DNA
DNA, of desoxyribonucleïnezuur, is een molecuul, een klasse nucleïnezuren, genoemd naar het molecuul dat deoxyribose bevat. DNA is de belangrijkste chemische component van chromosomen. DNA kan genetische instructies vormen om de biologische ontwikkeling en vitale functies te sturen. De hoofdfunctie is informatieopslag op lange termijn, die kan worden vergeleken met een "blauwdruk" voor biologische ontwikkeling en werking. DNA-fragmenten met genetische informatie worden genen genoemd.Sommige andere DNA-sequenties werken rechtstreeks op hun eigen structuur en sommige zijn betrokken bij het reguleren van de prestaties van genetische informatie. In cellen kan DNA worden georganiseerd in een chromosomale structuur en de hele groep chromosomen wordt gezamenlijk het genoom genoemd.

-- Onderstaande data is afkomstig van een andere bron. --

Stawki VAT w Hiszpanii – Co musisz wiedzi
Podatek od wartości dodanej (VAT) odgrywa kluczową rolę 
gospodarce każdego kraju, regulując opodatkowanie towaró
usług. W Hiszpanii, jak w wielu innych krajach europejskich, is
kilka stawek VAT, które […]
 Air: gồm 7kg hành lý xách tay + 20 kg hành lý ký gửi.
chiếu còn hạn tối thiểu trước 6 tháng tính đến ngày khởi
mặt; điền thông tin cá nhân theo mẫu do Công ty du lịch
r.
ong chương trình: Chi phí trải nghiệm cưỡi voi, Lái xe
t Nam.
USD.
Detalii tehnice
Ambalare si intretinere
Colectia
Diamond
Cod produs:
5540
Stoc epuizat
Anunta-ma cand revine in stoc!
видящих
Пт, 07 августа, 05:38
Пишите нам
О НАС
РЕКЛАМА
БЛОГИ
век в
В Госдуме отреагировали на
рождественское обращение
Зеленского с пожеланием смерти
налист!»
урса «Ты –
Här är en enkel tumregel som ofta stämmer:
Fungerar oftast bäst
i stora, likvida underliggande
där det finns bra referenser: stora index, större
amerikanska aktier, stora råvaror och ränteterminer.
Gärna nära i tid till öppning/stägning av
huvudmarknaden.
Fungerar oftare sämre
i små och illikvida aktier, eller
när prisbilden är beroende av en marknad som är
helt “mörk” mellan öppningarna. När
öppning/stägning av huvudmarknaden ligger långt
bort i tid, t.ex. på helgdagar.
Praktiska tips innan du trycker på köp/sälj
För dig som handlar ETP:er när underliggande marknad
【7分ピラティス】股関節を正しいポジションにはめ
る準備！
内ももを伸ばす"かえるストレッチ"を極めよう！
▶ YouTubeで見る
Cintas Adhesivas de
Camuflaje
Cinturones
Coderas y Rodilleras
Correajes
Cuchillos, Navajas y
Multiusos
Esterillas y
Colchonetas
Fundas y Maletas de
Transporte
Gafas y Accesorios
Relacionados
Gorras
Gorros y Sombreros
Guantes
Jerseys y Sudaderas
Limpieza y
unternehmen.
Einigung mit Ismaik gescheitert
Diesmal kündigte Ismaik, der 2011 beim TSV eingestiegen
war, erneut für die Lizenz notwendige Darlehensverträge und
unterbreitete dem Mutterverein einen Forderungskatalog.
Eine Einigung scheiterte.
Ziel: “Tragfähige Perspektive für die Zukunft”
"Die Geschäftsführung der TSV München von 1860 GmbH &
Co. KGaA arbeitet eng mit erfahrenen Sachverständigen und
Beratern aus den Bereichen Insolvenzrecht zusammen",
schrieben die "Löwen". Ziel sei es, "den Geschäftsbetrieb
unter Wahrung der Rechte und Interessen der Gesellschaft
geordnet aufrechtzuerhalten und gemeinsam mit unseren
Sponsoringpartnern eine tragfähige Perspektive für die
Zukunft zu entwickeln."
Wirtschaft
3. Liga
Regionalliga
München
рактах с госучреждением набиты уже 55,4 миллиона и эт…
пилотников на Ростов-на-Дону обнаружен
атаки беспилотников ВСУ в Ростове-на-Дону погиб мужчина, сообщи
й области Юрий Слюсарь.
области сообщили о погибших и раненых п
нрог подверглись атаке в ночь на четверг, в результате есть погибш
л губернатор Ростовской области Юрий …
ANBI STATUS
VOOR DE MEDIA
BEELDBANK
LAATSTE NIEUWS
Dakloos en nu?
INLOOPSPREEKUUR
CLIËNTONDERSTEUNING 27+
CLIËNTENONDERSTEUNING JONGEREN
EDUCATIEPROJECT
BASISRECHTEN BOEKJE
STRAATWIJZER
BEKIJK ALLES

Chromosomen repliceren voordat de cel zich deelt. Dit proces wordt DNA-replicatie genoemd. Tijdens het delingproces kopiëren en overdragen de ouders een deel van hun eigen DNA (meestal de helft, dat wil zeggen een van de dubbele DNA-strengen) naar de nakomelingen om de verspreiding van de eigenschap te voltooien. DNA bestaat in de kern, mitochondriën en chloroplasten, en het kan ook in het cytoplasma van sommige cellen in een vrije staat voorkomen. DNA wordt ook gevonden in de meeste bekende fagen, sommige dierlijke virussen en enkele plantenvirussen. Voor eukaryoten, zoals dieren, planten en schimmels, worden chromosomen opgeslagen in de kern; voor prokaryoten, zoals bacteriën, worden ze opgeslagen in de kern in het cytoplasma. Chromatine-eiwitten op het chromosoom, zoals weefseleiwitten, kunnen DNA organiseren en comprimeren om DNA te helpen communiceren met andere eiwitten en gentranscriptie te reguleren.
Het materiaal op deze site is bedoeld voor algemeen informatief gebruik en is niet bedoeld als medisch advies, waarschijnlijke diagnose of aanbevolen behandelingen.